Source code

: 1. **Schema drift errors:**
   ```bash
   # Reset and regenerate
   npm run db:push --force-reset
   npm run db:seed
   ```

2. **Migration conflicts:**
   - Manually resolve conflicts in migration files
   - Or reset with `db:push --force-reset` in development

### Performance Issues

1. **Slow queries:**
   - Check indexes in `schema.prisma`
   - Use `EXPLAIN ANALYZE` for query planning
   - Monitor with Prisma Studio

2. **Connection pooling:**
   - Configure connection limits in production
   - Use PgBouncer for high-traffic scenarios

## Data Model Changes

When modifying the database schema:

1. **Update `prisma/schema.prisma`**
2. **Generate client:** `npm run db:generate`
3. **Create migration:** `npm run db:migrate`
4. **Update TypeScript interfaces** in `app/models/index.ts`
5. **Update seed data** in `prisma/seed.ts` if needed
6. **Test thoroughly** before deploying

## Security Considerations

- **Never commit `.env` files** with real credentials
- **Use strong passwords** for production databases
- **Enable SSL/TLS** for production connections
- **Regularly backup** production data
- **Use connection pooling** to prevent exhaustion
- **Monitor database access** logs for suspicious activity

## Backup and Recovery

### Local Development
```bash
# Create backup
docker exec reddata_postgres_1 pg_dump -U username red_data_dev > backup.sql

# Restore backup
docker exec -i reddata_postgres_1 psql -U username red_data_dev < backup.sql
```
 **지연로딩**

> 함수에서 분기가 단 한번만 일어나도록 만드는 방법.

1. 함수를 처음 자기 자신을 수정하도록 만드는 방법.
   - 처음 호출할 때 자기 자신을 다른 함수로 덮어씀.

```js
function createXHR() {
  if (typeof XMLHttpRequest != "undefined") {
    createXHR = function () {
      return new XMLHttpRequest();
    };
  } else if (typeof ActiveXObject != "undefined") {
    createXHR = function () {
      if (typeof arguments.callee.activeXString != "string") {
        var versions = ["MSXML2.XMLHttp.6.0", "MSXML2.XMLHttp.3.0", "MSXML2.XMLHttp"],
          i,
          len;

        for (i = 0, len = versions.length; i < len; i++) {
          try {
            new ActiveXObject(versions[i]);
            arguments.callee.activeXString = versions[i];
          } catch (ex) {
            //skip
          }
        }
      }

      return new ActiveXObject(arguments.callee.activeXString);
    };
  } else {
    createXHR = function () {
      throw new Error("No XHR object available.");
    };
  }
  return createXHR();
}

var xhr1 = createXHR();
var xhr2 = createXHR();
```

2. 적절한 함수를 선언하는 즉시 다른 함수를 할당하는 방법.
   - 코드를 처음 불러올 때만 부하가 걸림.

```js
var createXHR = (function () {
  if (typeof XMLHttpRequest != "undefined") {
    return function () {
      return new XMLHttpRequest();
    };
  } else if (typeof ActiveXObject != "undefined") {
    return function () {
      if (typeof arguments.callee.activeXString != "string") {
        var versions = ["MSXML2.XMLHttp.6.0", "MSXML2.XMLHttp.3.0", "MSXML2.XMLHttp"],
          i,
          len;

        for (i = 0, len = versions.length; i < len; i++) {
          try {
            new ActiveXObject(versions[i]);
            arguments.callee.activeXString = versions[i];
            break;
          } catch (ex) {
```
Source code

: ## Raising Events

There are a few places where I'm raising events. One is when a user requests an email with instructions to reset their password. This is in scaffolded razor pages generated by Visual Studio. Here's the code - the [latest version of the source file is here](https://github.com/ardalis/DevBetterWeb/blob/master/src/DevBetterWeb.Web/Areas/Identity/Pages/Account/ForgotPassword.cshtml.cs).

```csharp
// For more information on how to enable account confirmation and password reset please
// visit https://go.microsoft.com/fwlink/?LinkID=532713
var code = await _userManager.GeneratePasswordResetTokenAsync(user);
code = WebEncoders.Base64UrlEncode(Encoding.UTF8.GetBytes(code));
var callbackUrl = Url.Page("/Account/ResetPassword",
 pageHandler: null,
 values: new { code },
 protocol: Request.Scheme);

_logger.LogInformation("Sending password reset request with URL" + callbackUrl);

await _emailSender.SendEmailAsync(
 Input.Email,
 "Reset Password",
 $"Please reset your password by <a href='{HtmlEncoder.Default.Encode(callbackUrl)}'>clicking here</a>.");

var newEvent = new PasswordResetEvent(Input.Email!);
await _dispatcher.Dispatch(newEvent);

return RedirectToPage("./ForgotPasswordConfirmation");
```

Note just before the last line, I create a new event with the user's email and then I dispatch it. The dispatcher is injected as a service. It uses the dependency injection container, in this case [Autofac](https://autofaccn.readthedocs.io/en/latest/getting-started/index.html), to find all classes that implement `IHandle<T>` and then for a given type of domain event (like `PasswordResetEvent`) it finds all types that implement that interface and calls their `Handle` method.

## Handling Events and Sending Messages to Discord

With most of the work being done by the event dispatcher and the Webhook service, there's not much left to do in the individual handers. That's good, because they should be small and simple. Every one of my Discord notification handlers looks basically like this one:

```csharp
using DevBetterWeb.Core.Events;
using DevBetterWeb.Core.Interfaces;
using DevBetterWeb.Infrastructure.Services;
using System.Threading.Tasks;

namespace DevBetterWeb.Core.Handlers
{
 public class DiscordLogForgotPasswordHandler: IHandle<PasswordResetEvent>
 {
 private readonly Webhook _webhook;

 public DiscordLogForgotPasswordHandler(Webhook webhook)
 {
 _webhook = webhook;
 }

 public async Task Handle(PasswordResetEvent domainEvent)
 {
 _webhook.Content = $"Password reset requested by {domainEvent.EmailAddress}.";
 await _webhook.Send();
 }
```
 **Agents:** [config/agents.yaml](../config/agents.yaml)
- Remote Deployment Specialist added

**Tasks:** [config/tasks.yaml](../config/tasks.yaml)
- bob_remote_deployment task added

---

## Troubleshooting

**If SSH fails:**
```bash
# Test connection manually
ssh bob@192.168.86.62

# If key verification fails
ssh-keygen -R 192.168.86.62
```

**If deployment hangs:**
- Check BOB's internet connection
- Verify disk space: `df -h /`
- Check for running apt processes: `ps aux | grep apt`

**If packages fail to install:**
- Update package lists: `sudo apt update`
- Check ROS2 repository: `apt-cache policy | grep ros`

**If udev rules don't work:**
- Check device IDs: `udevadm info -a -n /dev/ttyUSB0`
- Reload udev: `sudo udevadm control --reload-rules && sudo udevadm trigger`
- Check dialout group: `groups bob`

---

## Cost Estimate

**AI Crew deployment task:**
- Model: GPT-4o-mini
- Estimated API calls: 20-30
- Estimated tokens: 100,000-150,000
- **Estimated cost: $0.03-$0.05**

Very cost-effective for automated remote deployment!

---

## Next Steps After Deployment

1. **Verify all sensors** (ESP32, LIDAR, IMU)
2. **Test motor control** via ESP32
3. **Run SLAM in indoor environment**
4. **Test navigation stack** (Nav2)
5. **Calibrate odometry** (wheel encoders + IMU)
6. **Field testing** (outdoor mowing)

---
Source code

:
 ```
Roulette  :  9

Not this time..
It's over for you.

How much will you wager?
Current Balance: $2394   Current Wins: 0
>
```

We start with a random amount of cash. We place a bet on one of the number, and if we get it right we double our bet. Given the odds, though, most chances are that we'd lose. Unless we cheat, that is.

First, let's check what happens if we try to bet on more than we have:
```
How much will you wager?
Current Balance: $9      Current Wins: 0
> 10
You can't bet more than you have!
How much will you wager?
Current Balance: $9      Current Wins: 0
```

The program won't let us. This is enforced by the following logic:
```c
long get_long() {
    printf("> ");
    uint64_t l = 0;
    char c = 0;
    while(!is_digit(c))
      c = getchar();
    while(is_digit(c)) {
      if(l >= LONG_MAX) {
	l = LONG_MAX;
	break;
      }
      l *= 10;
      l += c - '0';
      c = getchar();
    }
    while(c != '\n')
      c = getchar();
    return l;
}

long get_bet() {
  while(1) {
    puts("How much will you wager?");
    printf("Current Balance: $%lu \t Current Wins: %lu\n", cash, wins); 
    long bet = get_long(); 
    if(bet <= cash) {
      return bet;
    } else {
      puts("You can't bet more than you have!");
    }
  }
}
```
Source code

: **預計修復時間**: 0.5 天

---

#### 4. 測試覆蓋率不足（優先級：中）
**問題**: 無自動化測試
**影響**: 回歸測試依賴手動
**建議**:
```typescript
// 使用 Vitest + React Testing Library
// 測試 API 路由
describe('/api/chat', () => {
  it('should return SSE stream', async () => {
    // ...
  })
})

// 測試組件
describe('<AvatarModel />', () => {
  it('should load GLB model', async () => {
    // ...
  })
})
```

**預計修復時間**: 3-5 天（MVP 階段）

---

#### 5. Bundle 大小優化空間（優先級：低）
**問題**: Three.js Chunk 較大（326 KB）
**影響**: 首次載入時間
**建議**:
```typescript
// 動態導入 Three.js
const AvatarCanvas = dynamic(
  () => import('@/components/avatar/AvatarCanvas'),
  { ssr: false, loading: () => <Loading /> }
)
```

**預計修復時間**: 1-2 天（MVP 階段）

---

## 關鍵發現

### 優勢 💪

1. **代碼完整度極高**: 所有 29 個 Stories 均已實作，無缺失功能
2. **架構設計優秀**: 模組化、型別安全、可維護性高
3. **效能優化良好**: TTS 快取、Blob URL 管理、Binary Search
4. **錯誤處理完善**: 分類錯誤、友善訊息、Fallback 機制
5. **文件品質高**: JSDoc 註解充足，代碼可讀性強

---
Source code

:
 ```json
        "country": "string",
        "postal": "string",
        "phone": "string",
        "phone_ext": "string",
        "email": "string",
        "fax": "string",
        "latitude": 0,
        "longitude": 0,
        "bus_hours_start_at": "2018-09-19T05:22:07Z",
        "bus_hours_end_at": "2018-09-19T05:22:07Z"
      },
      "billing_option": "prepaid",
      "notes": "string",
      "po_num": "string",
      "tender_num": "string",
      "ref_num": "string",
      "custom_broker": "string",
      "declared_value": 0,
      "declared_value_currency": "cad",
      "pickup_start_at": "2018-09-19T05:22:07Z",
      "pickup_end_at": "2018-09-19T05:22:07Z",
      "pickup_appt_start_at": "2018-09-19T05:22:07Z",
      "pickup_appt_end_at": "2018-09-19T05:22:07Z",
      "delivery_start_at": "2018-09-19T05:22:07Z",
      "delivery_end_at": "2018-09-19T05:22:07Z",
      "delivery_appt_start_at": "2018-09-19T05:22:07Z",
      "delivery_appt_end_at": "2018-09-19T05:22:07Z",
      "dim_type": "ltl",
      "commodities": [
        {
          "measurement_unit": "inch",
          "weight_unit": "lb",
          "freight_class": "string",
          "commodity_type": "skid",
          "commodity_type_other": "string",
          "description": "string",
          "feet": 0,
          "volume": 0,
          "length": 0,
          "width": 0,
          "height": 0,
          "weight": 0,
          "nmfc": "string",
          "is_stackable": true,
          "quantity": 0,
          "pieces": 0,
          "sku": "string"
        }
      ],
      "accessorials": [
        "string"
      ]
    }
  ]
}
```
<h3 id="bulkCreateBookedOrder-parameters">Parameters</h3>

### TO DO:
What you give back should be only the lines of the records above, starting at the line with "2. **Generate client:**" and ending at the line with "- **Use connection", restated word for word.

### SOLUTION FOR THIS EXERCISE:
2. **Generate client:** `npm run db:generate`
3. **Create migration:** `npm run db:migrate`
4. **Update TypeScript interfaces** in `app/models/index.ts`
5. **Update seed data** in `prisma/seed.ts` if needed
6. **Test thoroughly** before deploying

## Security Considerations

- **Never commit `.env` files** with real credentials
- **Use strong passwords** for production databases
- **Enable SSL/TLS** for production connections
- **Regularly backup** production data
- **Use connection pooling** to prevent exhaustion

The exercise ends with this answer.